Saved data entries:
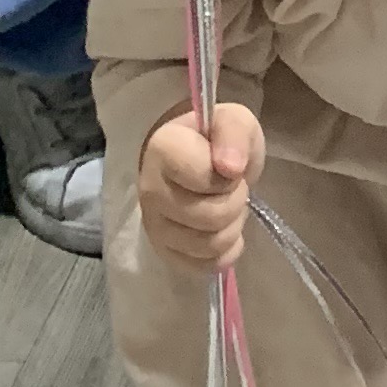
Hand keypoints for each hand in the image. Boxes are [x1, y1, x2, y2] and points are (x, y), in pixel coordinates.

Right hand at [132, 99, 261, 270]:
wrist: (198, 158)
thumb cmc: (215, 139)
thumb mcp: (234, 120)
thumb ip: (233, 133)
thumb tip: (231, 167)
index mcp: (162, 150)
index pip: (206, 177)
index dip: (229, 174)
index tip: (227, 164)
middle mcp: (149, 191)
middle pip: (212, 217)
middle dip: (236, 201)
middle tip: (233, 186)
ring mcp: (154, 226)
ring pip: (209, 245)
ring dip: (232, 226)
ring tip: (227, 205)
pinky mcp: (164, 253)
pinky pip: (205, 267)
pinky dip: (224, 252)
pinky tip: (222, 230)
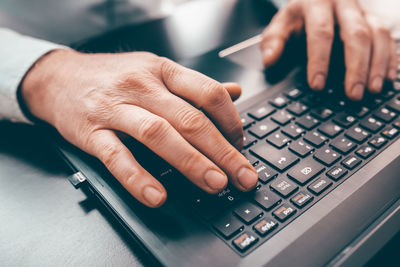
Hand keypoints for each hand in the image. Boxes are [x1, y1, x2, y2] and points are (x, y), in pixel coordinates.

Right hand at [22, 50, 257, 206]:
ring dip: (191, 162)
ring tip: (215, 184)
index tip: (241, 144)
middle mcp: (141, 86)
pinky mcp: (91, 132)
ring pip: (158, 135)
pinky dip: (138, 178)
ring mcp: (115, 108)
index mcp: (163, 71)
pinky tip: (157, 196)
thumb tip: (234, 93)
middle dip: (222, 151)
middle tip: (243, 176)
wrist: (58, 77)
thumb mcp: (156, 70)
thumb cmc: (113, 76)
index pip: (207, 92)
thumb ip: (194, 85)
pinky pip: (117, 156)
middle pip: (189, 119)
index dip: (231, 121)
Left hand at [261, 0, 397, 99]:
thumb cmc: (299, 13)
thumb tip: (269, 60)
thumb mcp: (281, 22)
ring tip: (374, 89)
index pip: (320, 33)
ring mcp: (363, 11)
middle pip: (356, 34)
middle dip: (356, 66)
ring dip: (378, 64)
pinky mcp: (375, 19)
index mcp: (317, 3)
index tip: (317, 84)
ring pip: (379, 34)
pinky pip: (390, 38)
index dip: (319, 60)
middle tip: (353, 93)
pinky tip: (390, 78)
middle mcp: (344, 4)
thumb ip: (273, 40)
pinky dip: (391, 59)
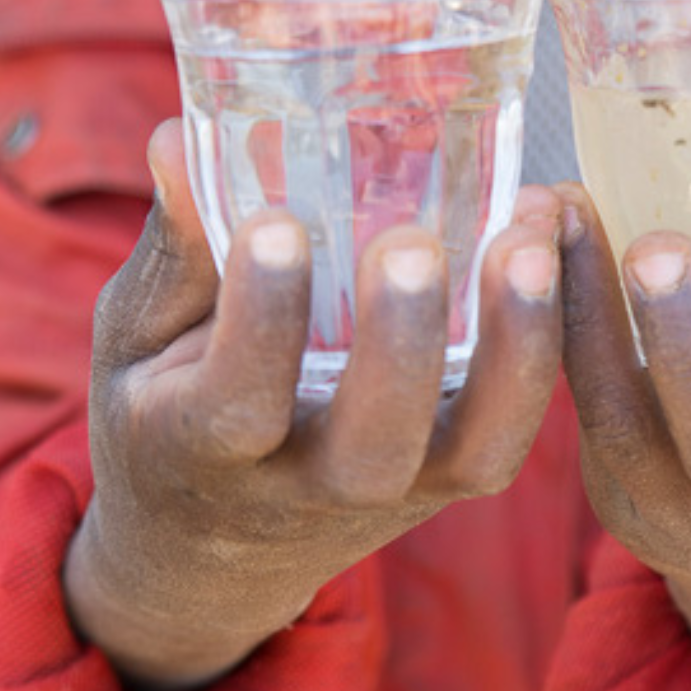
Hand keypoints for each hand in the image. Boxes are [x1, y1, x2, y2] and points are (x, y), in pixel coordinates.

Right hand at [64, 119, 561, 690]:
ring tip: (528, 238)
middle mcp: (308, 488)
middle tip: (412, 243)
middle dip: (399, 347)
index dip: (260, 322)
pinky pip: (515, 421)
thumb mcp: (139, 340)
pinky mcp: (453, 474)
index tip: (274, 225)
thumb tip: (177, 137)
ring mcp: (397, 491)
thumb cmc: (166, 412)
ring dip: (515, 348)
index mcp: (203, 453)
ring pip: (476, 452)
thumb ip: (173, 252)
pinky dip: (548, 336)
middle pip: (373, 450)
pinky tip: (550, 236)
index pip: (236, 405)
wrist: (212, 552)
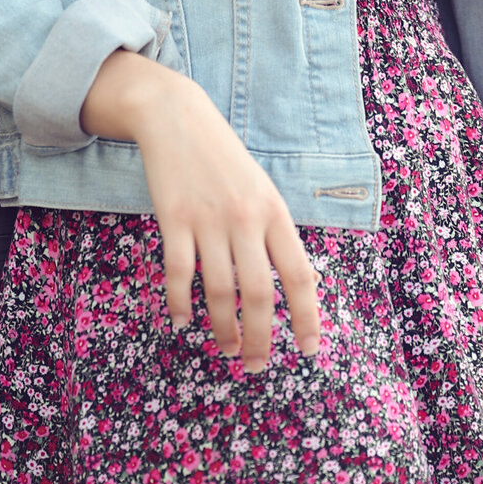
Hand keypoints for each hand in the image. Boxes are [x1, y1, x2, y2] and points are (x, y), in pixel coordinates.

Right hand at [80, 51, 320, 371]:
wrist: (178, 117)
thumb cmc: (224, 159)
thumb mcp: (263, 189)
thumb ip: (277, 233)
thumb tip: (300, 282)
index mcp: (275, 212)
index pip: (299, 275)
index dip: (307, 317)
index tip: (308, 350)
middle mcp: (246, 218)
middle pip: (258, 294)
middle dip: (259, 338)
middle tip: (255, 366)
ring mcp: (208, 219)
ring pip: (219, 291)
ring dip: (222, 328)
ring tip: (225, 350)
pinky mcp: (174, 219)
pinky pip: (179, 273)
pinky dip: (180, 304)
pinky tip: (182, 322)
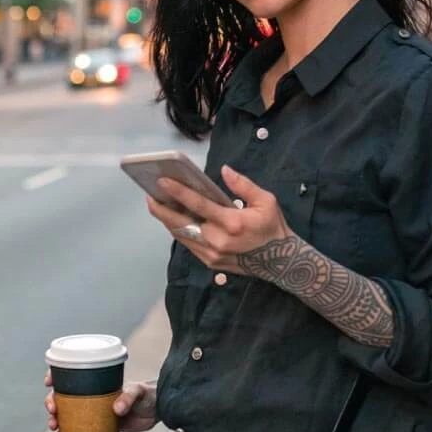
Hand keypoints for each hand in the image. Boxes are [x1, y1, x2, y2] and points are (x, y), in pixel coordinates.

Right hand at [44, 372, 159, 431]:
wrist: (158, 410)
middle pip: (64, 396)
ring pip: (69, 413)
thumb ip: (128, 398)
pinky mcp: (101, 425)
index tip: (49, 382)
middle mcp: (92, 395)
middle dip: (52, 402)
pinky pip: (80, 428)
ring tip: (54, 427)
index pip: (71, 375)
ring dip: (57, 419)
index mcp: (96, 381)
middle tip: (53, 411)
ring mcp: (95, 410)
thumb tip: (116, 410)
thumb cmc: (147, 394)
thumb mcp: (138, 392)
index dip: (56, 376)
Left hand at [143, 166, 291, 275]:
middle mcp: (218, 240)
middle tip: (149, 195)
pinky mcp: (210, 262)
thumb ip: (243, 185)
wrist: (281, 262)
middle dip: (162, 209)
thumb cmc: (273, 228)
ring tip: (157, 204)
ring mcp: (212, 254)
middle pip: (181, 224)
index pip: (199, 205)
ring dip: (167, 220)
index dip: (178, 193)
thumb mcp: (266, 201)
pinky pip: (189, 244)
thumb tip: (224, 169)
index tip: (163, 182)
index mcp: (232, 223)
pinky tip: (173, 219)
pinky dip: (179, 230)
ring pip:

§ **PROBLEM DETAILS**
With the pictures removed, return the data above word for word.

§ **RESULT**
Hand keypoints for each hand in the image. Boxes are [x1, y1, x2, y2] and points are (x, y), in pixel coordinates.

Right hand at [132, 99, 261, 270]:
wrist: (198, 158)
thumb cmc: (215, 139)
thumb mcp: (234, 120)
thumb ip: (233, 133)
thumb tip: (231, 167)
index mcp: (162, 150)
index pip: (206, 177)
index dip: (229, 174)
index tip: (227, 164)
middle mcp: (149, 191)
middle pip: (212, 217)
middle dip: (236, 201)
middle tip: (233, 186)
ring mcp: (154, 226)
ring pip: (209, 245)
ring dip: (232, 226)
ring tip: (227, 205)
pinky mcp: (164, 253)
pinky pip: (205, 267)
pinky dip: (224, 252)
pinky tip: (222, 230)
Hand keypoints for each hand in the image. Boxes are [x1, y1, x2, y2] and points are (x, y), in pixel coordinates.

Right hand at [22, 50, 257, 206]:
ring dip: (191, 162)
ring tip: (215, 184)
index tip: (241, 144)
middle mcp: (141, 86)
pinky mcp: (91, 132)
ring pip: (158, 135)
pinky dip: (138, 178)
ring mcp: (115, 108)
index mcp: (163, 71)
pinky tip: (157, 196)
thumb tip: (234, 93)
middle dip: (222, 151)
middle tip: (243, 176)
wrist: (58, 77)
thumb mcp: (156, 70)
thumb cmc: (113, 76)
index pip: (207, 92)
thumb ip: (194, 85)
pinky pip: (117, 156)
middle pip: (189, 119)
index dip: (231, 121)
Left hand at [261, 0, 397, 99]:
thumb cmc: (299, 13)
thumb tip: (269, 60)
thumb mcp: (281, 22)
ring tip: (374, 89)
index pip: (320, 33)
ring mcp: (363, 11)
middle pip: (356, 34)
middle dip: (356, 66)
ring dip: (378, 64)
pinky mcp: (375, 19)
index mcp: (317, 3)
index tip: (317, 84)
ring pip: (379, 34)
pinky pip: (390, 38)
index dip: (319, 60)
middle tip: (353, 93)
pinky tip: (390, 78)
middle mcp: (344, 4)
thumb ip: (273, 40)
pinky dip: (391, 59)
Hand keypoints for each hand in the image. Boxes are [x1, y1, x2, y2] and points are (x, y), in pixel coordinates.

Right hand at [64, 119, 561, 690]:
ring tip: (528, 238)
middle mcp: (308, 488)
middle tip: (412, 243)
middle dip: (399, 347)
index dip: (260, 322)
pinky pip: (515, 421)
thumb mcp: (139, 340)
pinky mcp: (453, 474)
index tip: (274, 225)
thumb tip: (177, 137)
ring mcp: (397, 491)
thumb cmc: (166, 412)
ring dip: (515, 348)
index mcp: (203, 453)
ring pip: (476, 452)
thumb ip: (173, 252)
pinky dip: (548, 336)
middle pip: (373, 450)
pinky tip: (550, 236)
index pip: (236, 405)
wrist: (212, 552)
Hand keypoints for each hand in the image. Boxes are [x1, y1, x2, y2] and points are (x, y), in pixel coordinates.

Right hand at [80, 51, 320, 371]:
wrist: (178, 117)
thumb cmc: (224, 159)
thumb mcp: (263, 189)
thumb ip: (277, 233)
thumb tip: (300, 282)
index mcp: (275, 212)
index pip: (299, 275)
index dip: (307, 317)
index tip: (308, 350)
middle mcp: (246, 218)
middle pip: (258, 294)
middle dip: (259, 338)
middle tip: (255, 366)
ring mcp: (208, 219)
ring pip: (219, 291)
ring dip: (222, 328)
ring tip: (225, 350)
pinky mcp: (174, 219)
pinky pip: (179, 273)
pinky dip: (180, 304)
pinky tip: (182, 322)
Hand keypoints for each hand in the image. Boxes are [x1, y1, x2, y2] and points are (x, y), in pixel coordinates.

Right hand at [44, 372, 159, 431]:
wrist: (158, 410)
middle pip: (64, 396)
ring pip: (69, 413)
thumb ip: (128, 398)
pinky mcp: (101, 425)
index tip: (49, 382)
middle mcp: (92, 395)
middle dip: (52, 402)
pinky pip: (80, 428)
ring tip: (54, 427)
index pip: (71, 375)
ring dip: (57, 419)
index mcp: (96, 381)
middle tip: (53, 411)
ring mcp: (95, 410)
thumb tip: (116, 410)
thumb cmc: (147, 394)
thumb mcp: (138, 392)
index dip: (56, 376)
Left hand at [143, 166, 291, 275]:
middle mcp: (218, 240)
middle tip: (149, 195)
pinky mcp: (210, 262)
thumb ip: (243, 185)
wrist: (281, 262)
middle dip: (162, 209)
thumb cmc: (273, 228)
ring tip: (157, 204)
ring mcp: (212, 254)
middle pip: (181, 224)
index pip: (199, 205)
ring dip: (167, 220)
index dip: (178, 193)
thumb mcp: (266, 201)
pinky pip: (189, 244)
thumb tip: (224, 169)
index tip: (163, 182)
index mcp: (232, 223)
pinky tip: (173, 219)
pinky dip: (179, 230)
ring pip:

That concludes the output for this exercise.